NOT FOR PUBLICATION FILED
UNITED STATES COURT OF APPEALS NOV 6 2019
MOLLY C. DWYER, CLERK
U.S. COURT OF APPEALS
FOR THE NINTH CIRCUIT
AMERICA GONZALEZ-GOMEZ, No. 17-72903
Petitioner, Agency No. A208-935-834
v.
MEMORANDUM*
WILLIAM P. BARR, Attorney General,
Respondent.
On Petition for Review of an Order of the
Board of Immigration Appeals
Submitted November 4, 2019**
Seattle, Washington
Before: GOULD and NGUYEN, Circuit Judges, and R. COLLINS,*** District
Judge.
America Gonzalez-Gomez, a native and citizen of Guatemala, petitions for
review of the Board of Immigration Appeals’ (“BIA”) order dismissing her appeal
*
This disposition is not appropriate for publication and is not precedent
except as provided by Ninth Circuit Rule 36-3.
**
The panel unanimously concludes this case is suitable for decision
without oral argument. See Fed. R. App. P. 34(a)(2).
***
The Honorable Raner C. Collins, United States District Judge for the
District of Arizona, sitting by designation.
from the Immigration Judge’s (“IJ”) decision denying her application for
withholding of removal.1 We have jurisdiction to review the exhausted claims
under 8 U.S.C. § 1252, and we deny Gonzalez-Gomez’s petition for review of
those claims. We lack jurisdiction to review the unexhausted claim of collateral
estoppel, and we dismiss that claim.

▶ **EXERCISE TASKS**
• 1. Name every judge on the panel that decided the case in the Ninth Circuit memorandum.
• 2. In the Ninth Circuit memorandum, what country is America Gonzalez-Gomez a native and citizen of?
• 3. Extend the Ninth Circuit memorandum, picking up right after its final sentence.

▶ **ENTRIES SUPPLIED**
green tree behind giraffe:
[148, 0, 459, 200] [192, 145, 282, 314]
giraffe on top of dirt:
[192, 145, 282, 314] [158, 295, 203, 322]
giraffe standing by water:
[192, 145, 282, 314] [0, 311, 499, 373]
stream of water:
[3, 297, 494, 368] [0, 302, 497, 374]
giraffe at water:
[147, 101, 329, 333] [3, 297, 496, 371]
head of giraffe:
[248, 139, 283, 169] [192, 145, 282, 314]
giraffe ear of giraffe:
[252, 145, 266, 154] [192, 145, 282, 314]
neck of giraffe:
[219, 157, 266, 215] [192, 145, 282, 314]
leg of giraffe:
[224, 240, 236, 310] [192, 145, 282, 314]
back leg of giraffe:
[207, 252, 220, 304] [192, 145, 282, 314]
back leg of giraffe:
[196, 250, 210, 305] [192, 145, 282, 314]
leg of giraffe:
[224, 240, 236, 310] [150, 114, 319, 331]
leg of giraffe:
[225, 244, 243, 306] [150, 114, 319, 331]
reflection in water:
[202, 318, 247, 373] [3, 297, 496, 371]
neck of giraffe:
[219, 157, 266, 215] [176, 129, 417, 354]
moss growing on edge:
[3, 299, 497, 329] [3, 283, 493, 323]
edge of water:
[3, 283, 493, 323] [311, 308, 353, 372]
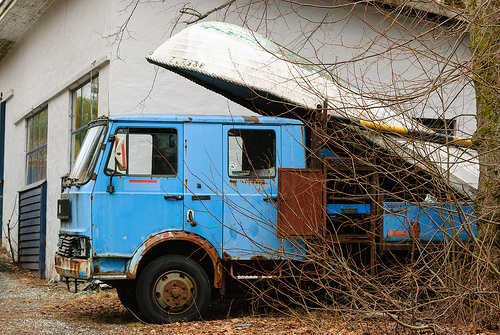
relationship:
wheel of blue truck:
[132, 253, 210, 323] [54, 112, 479, 324]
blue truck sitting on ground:
[54, 112, 479, 324] [19, 275, 450, 333]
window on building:
[22, 99, 48, 186] [0, 2, 482, 292]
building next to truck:
[0, 2, 482, 292] [30, 52, 493, 330]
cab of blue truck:
[53, 115, 313, 322] [54, 112, 479, 324]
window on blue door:
[77, 120, 181, 182] [91, 122, 187, 258]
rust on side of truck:
[168, 229, 235, 279] [16, 85, 421, 289]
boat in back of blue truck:
[145, 19, 475, 196] [54, 112, 479, 324]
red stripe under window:
[128, 179, 157, 183] [107, 126, 179, 178]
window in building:
[22, 99, 48, 186] [0, 2, 482, 292]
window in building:
[70, 67, 100, 170] [0, 2, 482, 292]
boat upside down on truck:
[145, 19, 475, 196] [48, 93, 480, 305]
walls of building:
[51, 0, 105, 54] [0, 2, 482, 292]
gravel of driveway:
[5, 280, 60, 333] [9, 268, 92, 333]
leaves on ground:
[48, 284, 453, 333] [0, 257, 498, 334]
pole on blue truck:
[314, 105, 483, 153] [54, 112, 479, 324]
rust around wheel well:
[275, 157, 343, 246] [115, 226, 223, 286]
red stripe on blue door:
[126, 173, 160, 184] [91, 122, 186, 258]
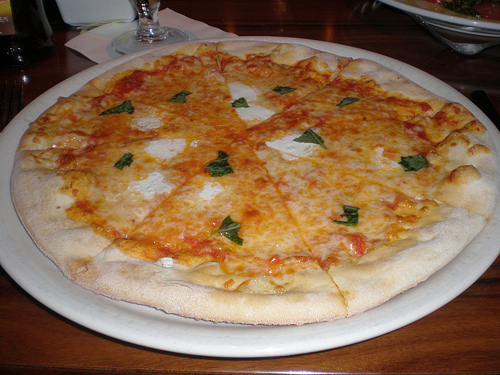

▶ **ANSWERS BELOW**
• 1.
Gould
Nguyen
R. Collins (Raner C. Collins)

• 2. Guatemala

• 3.
1. Substantial evidence supports the BIA’s determination that Gonzalez-
Gomez failed to demonstrate an objectively reasonable fear of future persecution
on account of her membership in the particular social group “lesbians in
Guatemala with masculine appearance and sexual identities.”2 Even assuming that
Gonzalez-Gomez’s mother and uncle harmed her when she was a child because of
her sexual identity, neither lives in Guatemala today. Gonzalez-Gomez also failed
to show “a systematic ‘pattern or practice’ of persecution against the group to
which [she] belongs” in Guatemala. Wakkary v. Holder, 558 F.3d 1049, 1060 (9th
Cir. 2009) (quoting 8 C.F.R. § 1208.13(b)(2)(iii)(A)). The record evidence shows
that the Guatemalan government has made significant progress in recent years to
1
The BIA also dismissed Gonzalez-Gomez’s appeal from the IJ’s denial of her
application for asylum and protection under the Convention Against Torture.
Gonzalez-Gomez does not challenge those rulings in her petition for review.
2
Gonzalez-Gomez suggests that the agency erred by making this determination
without considering the evidence she submitted with her motion to reopen.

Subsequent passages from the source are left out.